I treat the agent as a pair-programming partner: the AI is the driver - albeit a driver that can operate at something closer to 1,000 mph - and I’m the navigator. That speed is precisely why I try to be very explicit about what we’re trying to achieve. Every task starts with a discussion phase where I instruct the AI not to change anything. We explore options, and I ask the AI to assess the likely blast radius across the codebase before deciding on an approach. On more than one occasion, the AI has offered genuinely useful caution or alternative strategies during this phase.
Once we agree on a plan, I ask the AI to document the discussion and the decision. I expect that future documentation will be needed, and these pre-implementation notes should provide useful raw material when that time comes.
At the end of each task, I also ask the AI to write tests, rerun the existing test suite, and confirm that nothing has been broken.
By keeping tasks small and well-bounded, I can usually get what I want in under an hour, which is still roughly a 10× productivity gain. When the AI surprises me in unhelpful ways, it can take maybe 2–4 hours to pull things back on track - which is still a 2-4× multiplier overall.
I’ve been trying to find a name for this strategy. On reflection, it looks a lot like Extreme Programming. Ironically, I’ve never consciously practised XP before, yet I seem to have drifted into it as my default way of keeping the AI on a short leash.
Tonkotsu
@reestit That's really interesting - thanks for sharing that so clearly. The spirit of that resonates a lot with me. I think there's a lot of room to establish disciplined practices that get the most out of LLMs without throwing caution to the wind and YOLOing everything.

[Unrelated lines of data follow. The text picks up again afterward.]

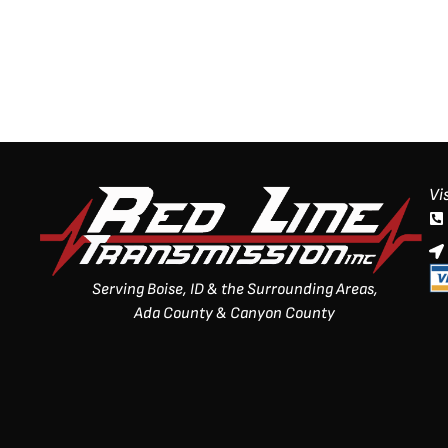
Vi
Serving Boise, ID & the Surrounding Areas,
Ada County & Canyon County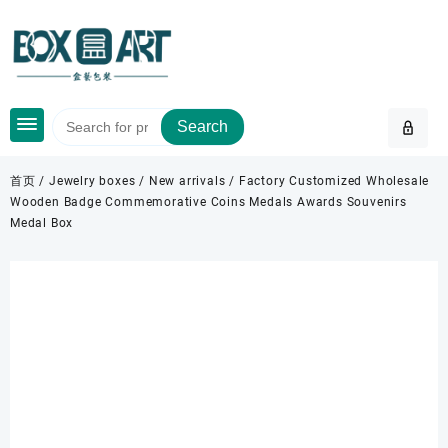
Skip
to
content
Search
首页
/
Jewelry boxes
/
New arrivals
/ Factory Customized Wholesale
Wooden Badge Commemorative Coins Medals Awards Souvenirs
Medal Box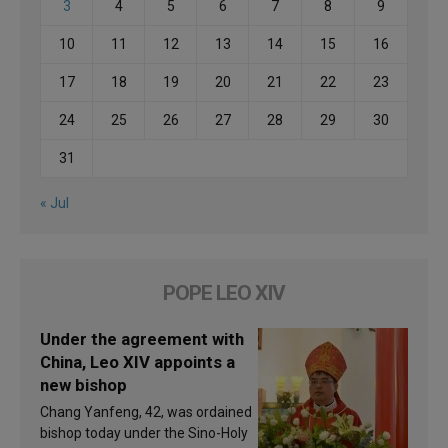
3
4
5
6
7
8
9
10
11
12
13
14
15
16
17
18
19
20
21
22
23
24
25
26
27
28
29
30
31
« Jul
POPE LEO XIV
Under the agreement with
China, Leo XIV appoints a
new bishop
Chang Yanfeng, 42, was ordained
bishop today under the Sino-Holy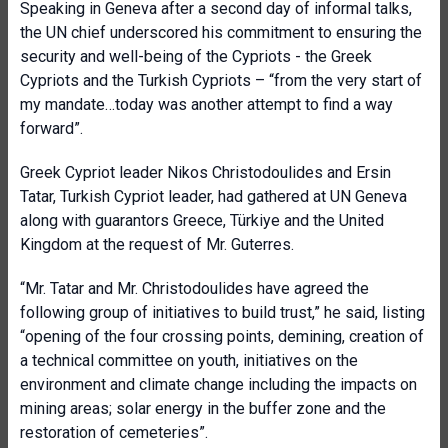
Speaking in Geneva after a second day of informal talks,
the UN chief underscored his commitment to ensuring the
security and well-being of the Cypriots - the Greek
Cypriots and the Turkish Cypriots – “from the very start of
my mandate…today was another attempt to find a way
forward”.
Greek Cypriot leader Nikos Christodoulides and Ersin
Tatar, Turkish Cypriot leader, had gathered at UN Geneva
along with guarantors Greece, Türkiye and the United
Kingdom at the request of Mr. Guterres.
“Mr. Tatar and Mr. Christodoulides have agreed the
following group of initiatives to build trust,” he said, listing
“opening of the four crossing points, demining, creation of
a technical committee on youth, initiatives on the
environment and climate change including the impacts on
mining areas; solar energy in the buffer zone and the
restoration of cemeteries”.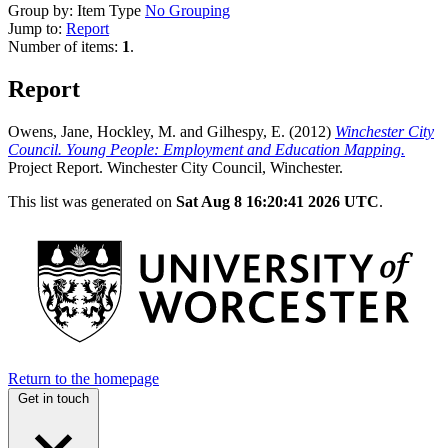
Group by:
Item Type
No Grouping
Jump to:
Report
Number of items:
1
.
Report
Owens, Jane
,
Hockley, M.
and
Gilhespy, E.
(2012)
Winchester City
Council. Young People: Employment and Education Mapping.
Project Report. Winchester City Council, Winchester.
This list was generated on
Sat Aug 8 16:20:41 2026 UTC
.
Return to the homepage
Get in touch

The way we've approached it in Tonkotsu is first with a planning phase where the key, consequential decisions are surfaced and where feedback can be given so you can quickly iterate over alternatives. Once Tonkotsu has written the code, we also help you through a test planning phase, where the changes made are assessed and covered with new tests.
Much more to do still, but the key is to place you, the developer, in a position where you can weigh in on the critical decisions/judgments.
If you get a chance to try out Tonkotsu, I'd love to get your take on how it fits your workflow and if anything's missing.
@derekattonkotsu
It’s on my shortlist. I’m still getting a feel for Antigravity at the moment, while working towards the release of a project that I think is genuinely interesting - and may well get an announcement here once it feels mature enough to inflict on the wider world. I only really committed to agentic coding over Christmas, having spent much of 2025 firmly on the cynical side of the debate.
More likely, I’ll try Tonkotsu on a completely new project. The blank-sheet approach is what allowed me to dive into Antigravity with both feet - zero risk of carefully curated legacy code being accidentally rearranged into modern art.
I also have another project on the back burner that I could dust off for a Tonkotsu trial. I wrote a fairly clear specification for it originally in an attempt to rope in my son (an apprentice application developer at a well-known investment management firm, not long out of school). He declined - hence the spec being quietly filed away.
On reflection, Tonkotsu might be the ideal proving ground: there’s already a decent starting specification, and it would benefit from having its tyres kicked before going anywhere serious.